The way the actual bitcoin protocol works is to periodically change that number of zeros so that it should take, on average, 10 minutes to find a block. So as there are more and more miners on the network, the challenge gets harder and harder in such a way that this miniature lottery only has about one winner every 10 minutes.

Many newer cryptocurrencies have much shorter block times. All of the money in Bitcoin ultimately comes from some block reward. These rewards are 50 Bitcoin per block. There’s a great site called “block explorer” where you can look through the bitcoin blockchain, and if you look at the very first few blocks on the chain, they contain no transactions other than the 50 Bitcoin reward to the miner.

Every 210,000 blocks, which is about every 4 years, that reward is cut in half. This is how the reward works: So right now, the reward for each block is 12.5 bitcoin, and because this reward decreases exponentially over time, there will never be more than 21 million bitcoin in the world. As long as miners keep making money, this doesn’t mean they’ll stop. Besides the reward that comes with each block, miners can also get transaction fees.

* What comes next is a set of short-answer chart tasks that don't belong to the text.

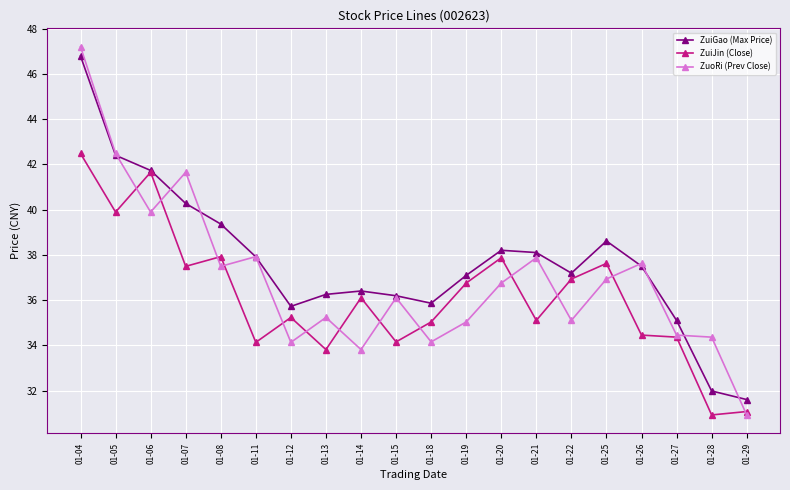

What are all the series names shown in the legend?

ZuiGao (Max Price), ZuiJin (Close), ZuoRi (Prev Close)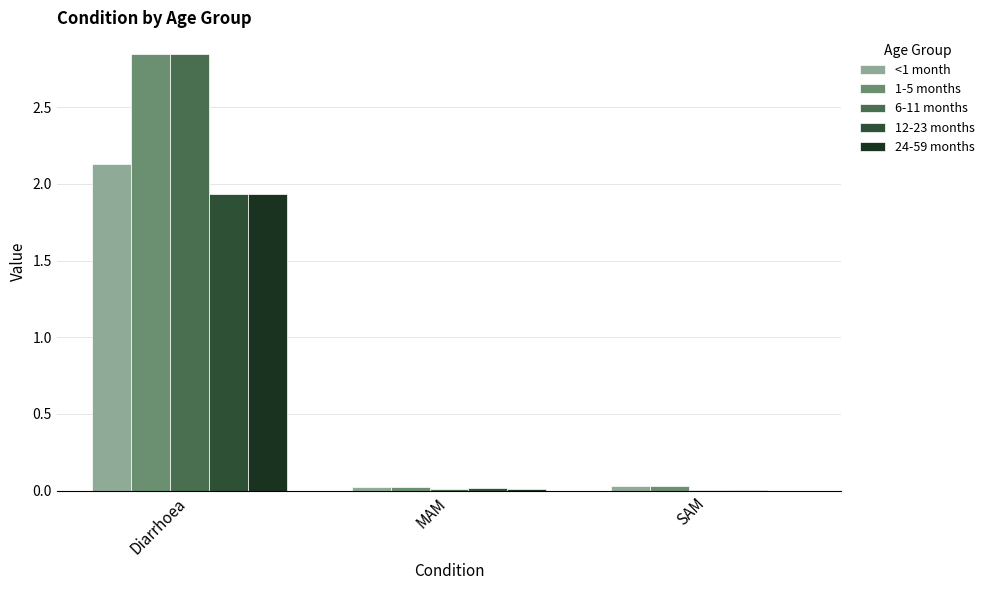

Count the number of data series in this chart.

5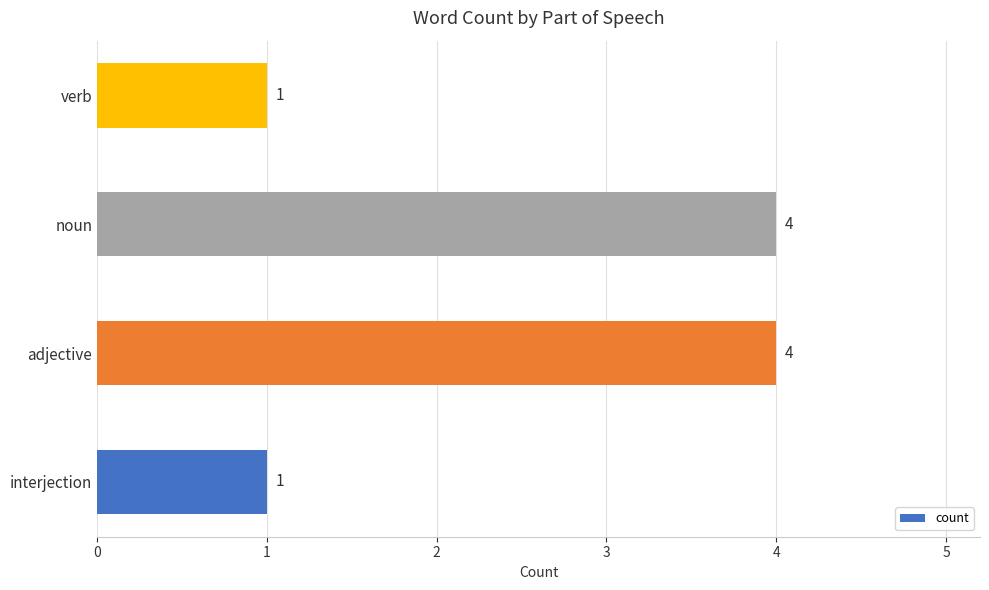

True or false: the data shows 4 at noun.

True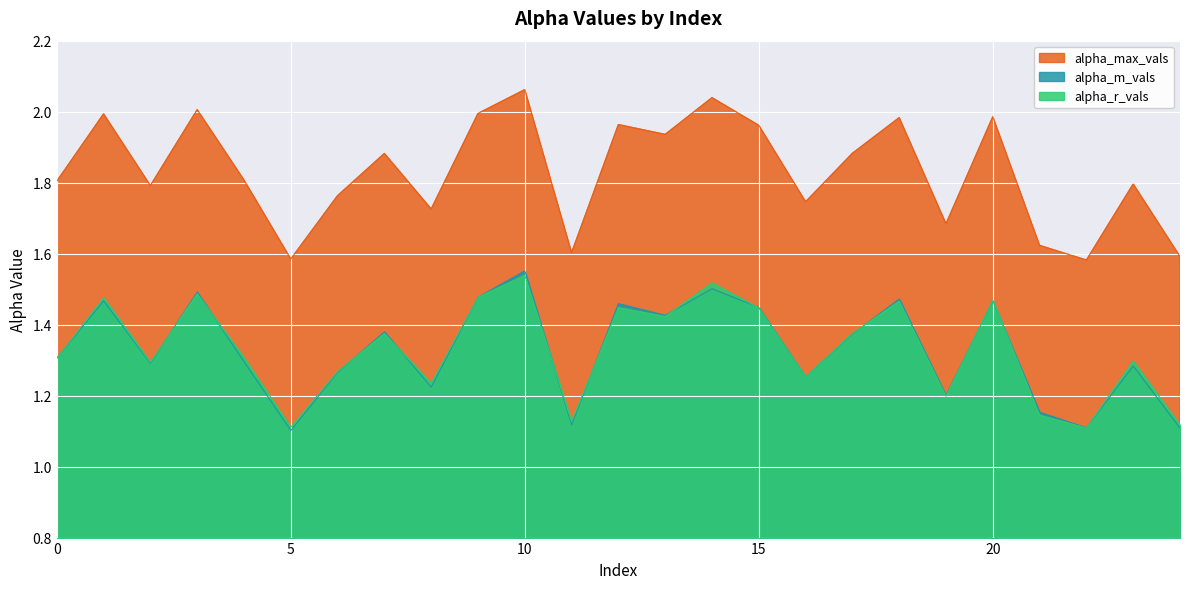

Which category has the highest value in the alpha_r_vals series?

10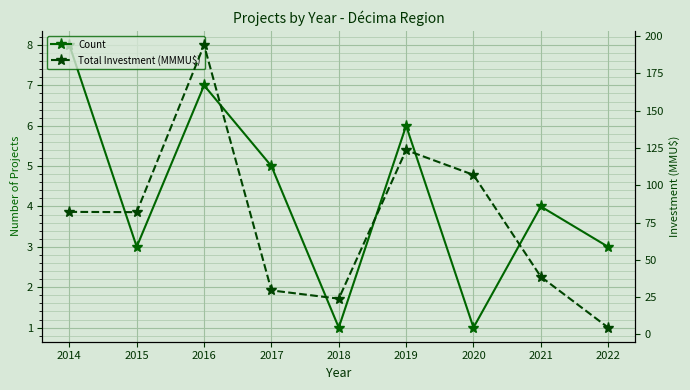

Which series has the widest spread of values?

Total Investment (MMMU$)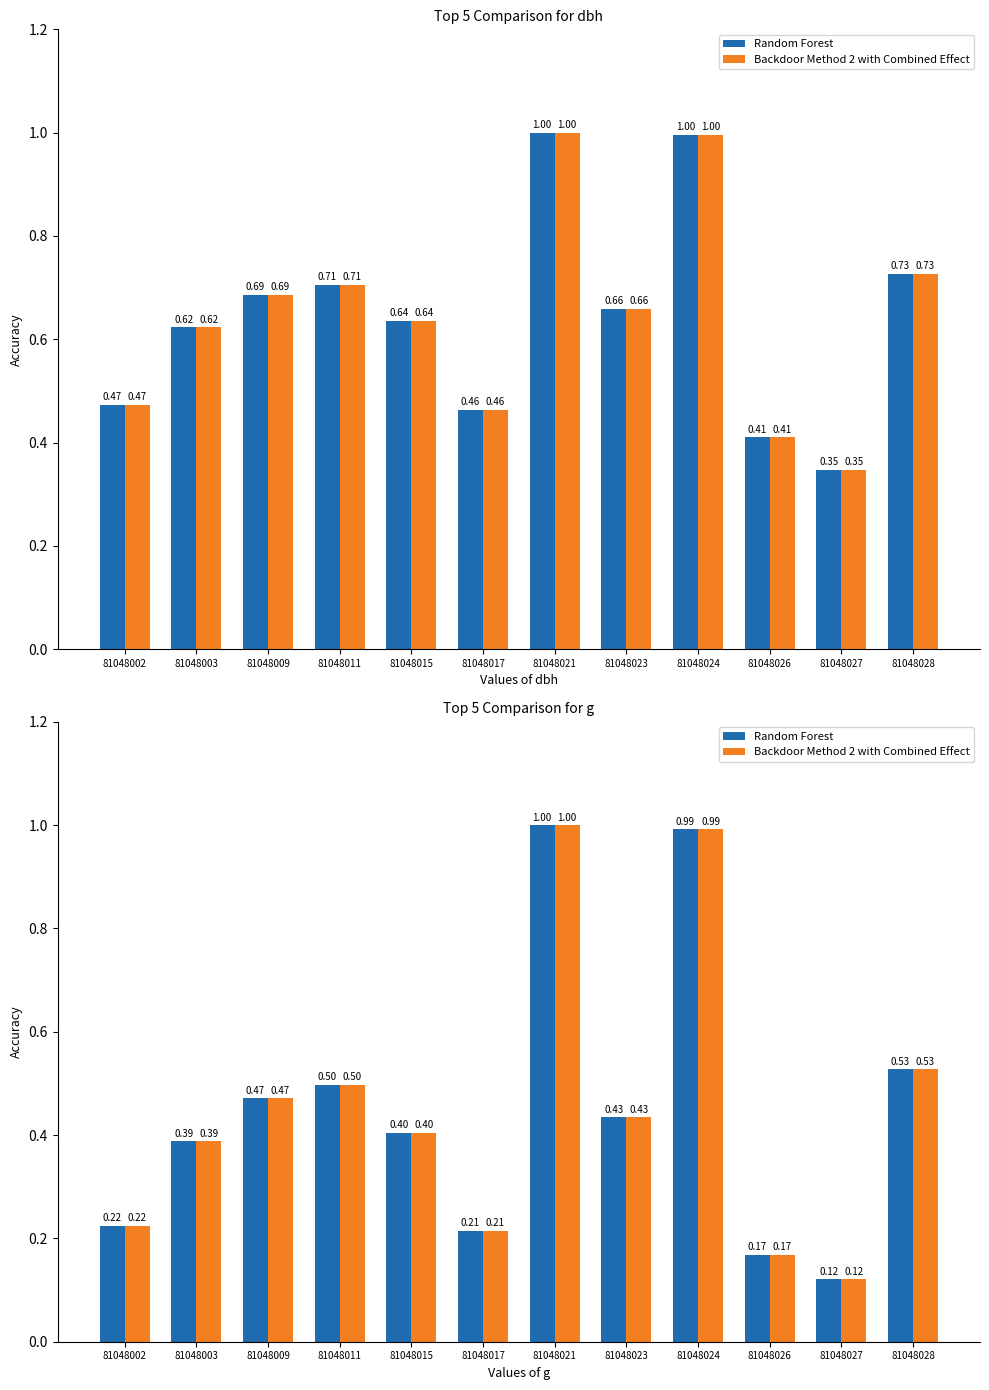

What is the sum of the Random Forest values at 81048017 and 81048015?

0.6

Whenever you make a payment, there’s an option to pay the miner of the block that includes your payment a small fee. This fee will go to them. You might do this to make it more likely that miners will put the transaction you broadcast into the next block.

6.3. Block Limitation

In bitcoin, each block is limited to about 2,400 transactions, which many critics argue is unnecessarily restrictive. For comparison, Visa processes an average of around 1,700 transactions per second, and they’re capable of handling more than 24,000 per second. Slower processing on Bitcoin means higher transaction fees, since that’s what determines which transactions miners choose to include in new blocks.

Summary

The challenges and benefits of decentralization are not limited to currency and transaction histories, and the utility of cryptographic tools such as hash functions and digital signatures is also much broader.